3. Uses and Disclosures That Require Written Authorization: We will make other uses and disclosures not described in this Notice only with your written authorization.  You may revoke your authorization by submitting a written notice to the Privacy Officer identified below.  Your revocation will not be effective to the extent we have already taken action in reliance on this Notice.  Specifically:

  • We will not use or disclose psychotherapy notes without your authorization, except for the uses or disclosures permitted under 45 CFR § 164.508(a).
  • Other than for ERS products or services and except for the uses or disclosures permitted under 45 CFR § 164.508(a), we will not use or disclose or allow a third party to use or disclose your information without your authorization for marketing purposes.
  • We will not sell your protected health information without your authorization.

4. Your Rights Concerning Your Protected Health Information: You have the following rights concerning your protected health information.  To exercise any of these rights, you must submit a written request to the ERS Privacy Officer identified below.  You may request additional restrictions on the use or disclosure of your protected health information for treatment, payment or health care operations.  We are notrequired to agree to the requested restriction except for information arising from care that you pay for in full and that you request we do not use or disclose.  In such cases we are prohibited from disclosing information about that care to your health plan, but we may still make other disclosures required by law. 

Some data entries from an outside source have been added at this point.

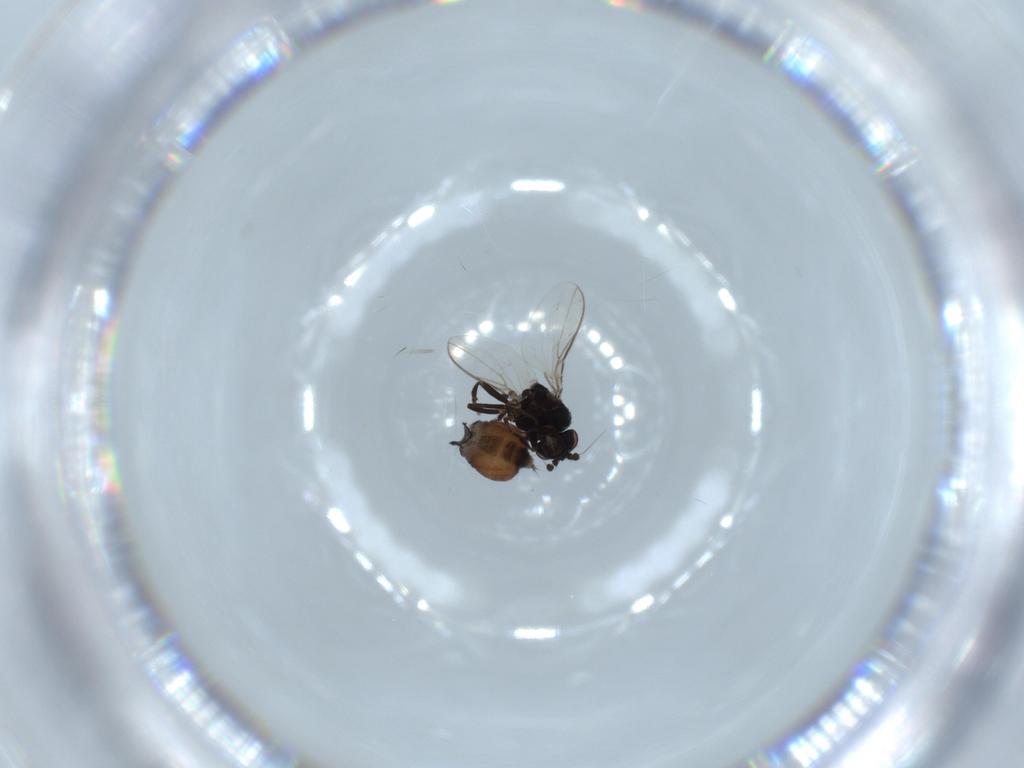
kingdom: Animalia
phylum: Arthropoda
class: Insecta
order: Diptera
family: Sphaeroceridae
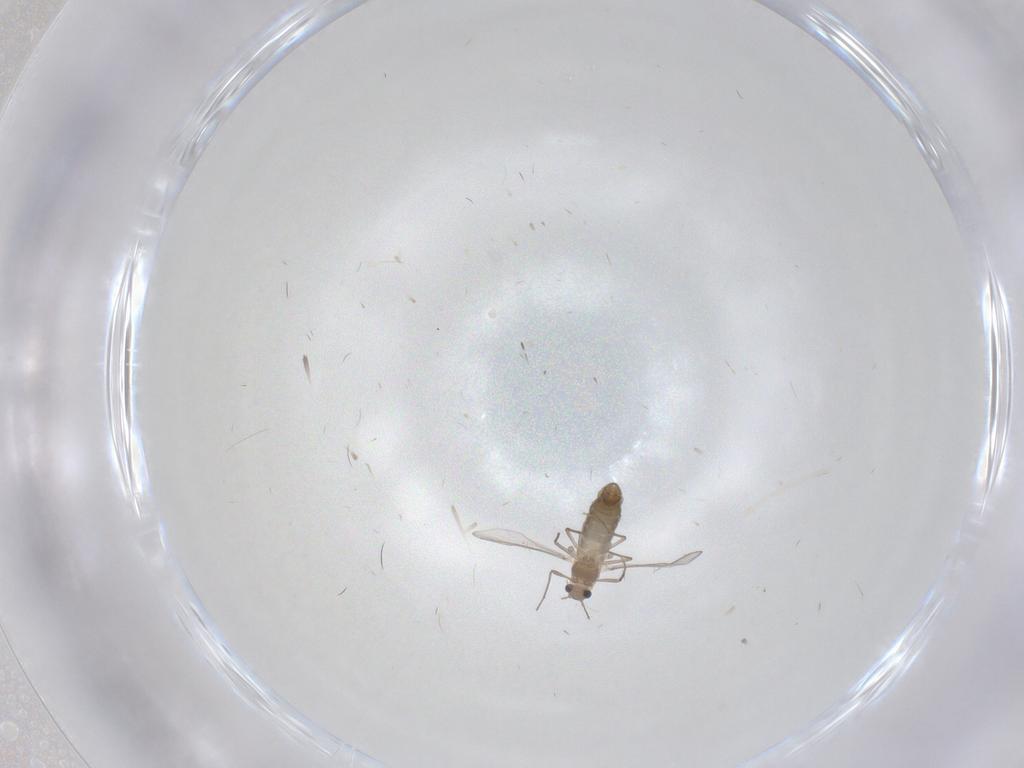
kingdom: Animalia
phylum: Arthropoda
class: Insecta
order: Diptera
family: Chironomidae
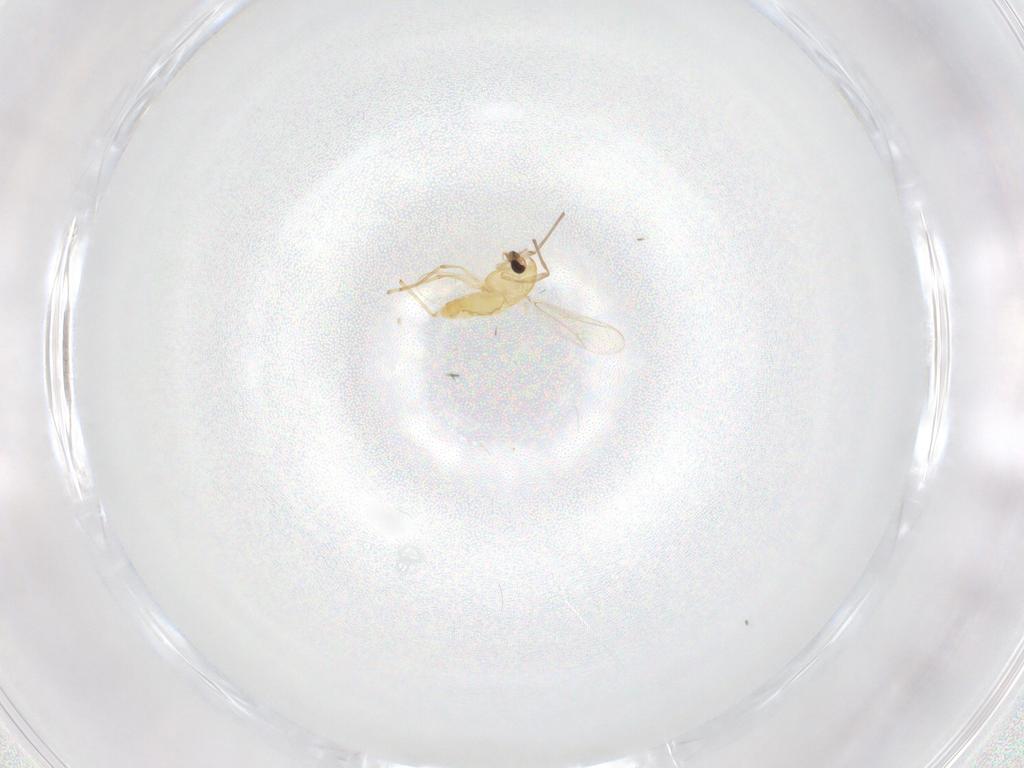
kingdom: Animalia
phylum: Arthropoda
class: Insecta
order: Diptera
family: Chironomidae
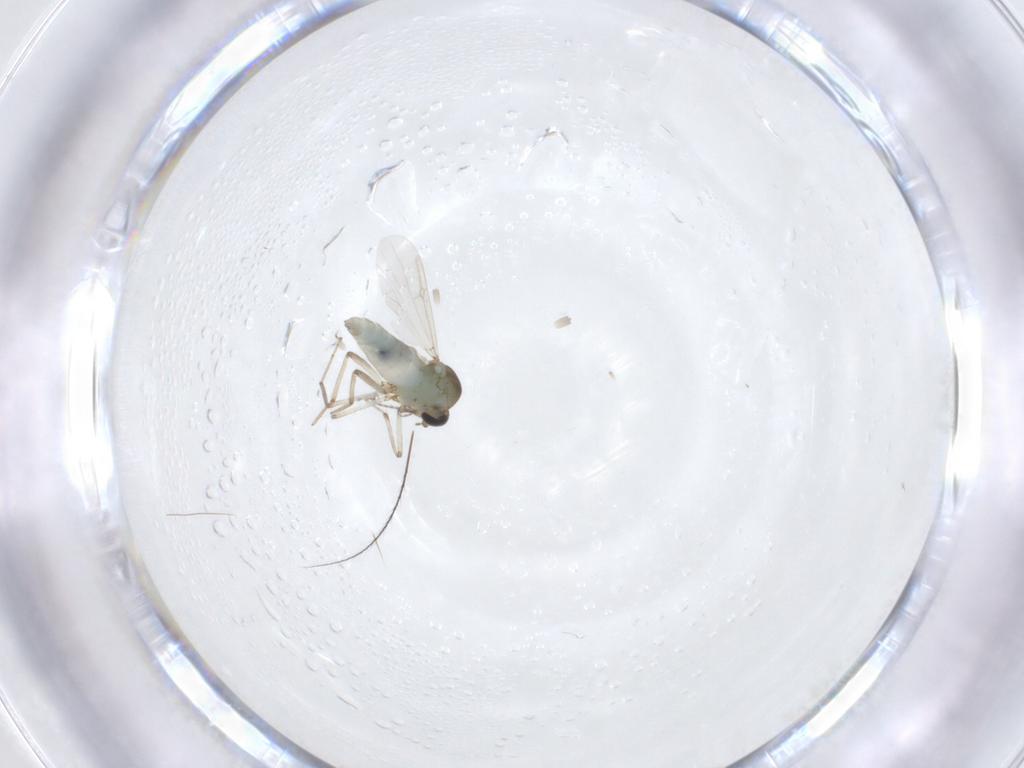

  • We will normally contact you by telephone or mail at your home address.  We will accommodate reasonable requests to contact you by alternative means or at alternative locations.
  • You may inspect and obtain a copy of records that are used to make decisions about your care or payment for your care.  We may charge you a reasonable cost-based fee for providing the records.  If we maintain the requested records electronically we will provide you an electronic copy if you request.  We may deny your request under limited circumstances, e.g., information prepared for legal proceedings or if disclosure may result in substantial harm to you or others. 
  • You may request that your protected health information be amended.  You must explain the reason for your request in writing.  We may deny your request for certain reasons, e.g. if we did not create the record or if we determine that the record is accurate and complete.  If we deny your request you may submit a statement disagreeing with our decision and have the statement attached to the record.
  • You may receive an accounting of certain disclosures we have made of your protected health information.  You may receive the first accounting within a 12-month period free of charge.  We may charge a reasonable cost-based fee for all subsequent requests during that 12-month period.
  • You have the right to obtain a paper copy of this Notice upon request.  You have this right even if you have agreed to receive the Notice electronically at our web site: You may obtain a paper copy of the current Notice from a secretary in a clinical area or by contacting the Privacy Officer identified below.

 5. Changes To This Notice: We reserve the right to change the terms of our Notice of Privacy Practices at anytime, and to make the new Notice effective for all protected health information that we maintain.  If we materially change our privacy practices, we will post a copy of the current Notice in our reception area and on our website. 

6. Complaints: You may complain to us or to the Secretary of Health and Human Services if you believe your privacy rights have been violated.  You may file a complaint with us by notifying our Privacy Officer identified below.  All complaints must be in writing.  We will not retaliate against you for filing a complaint.

7. Privacy Officer: If you have any questions about this Notice, or if you want to object to or complain about any use or disclosure or exercise any right as explained above, please contact our HIPAA Privacy Officer at:

Attn: ERS HIPAA Privacy Officer
600 North Robbins Road
P. O. Box 1100
Boise, Idaho   83701
(208) 489-4444 | (800)475-2068

8. Effective Date: this Notice is effective September 23, 2013.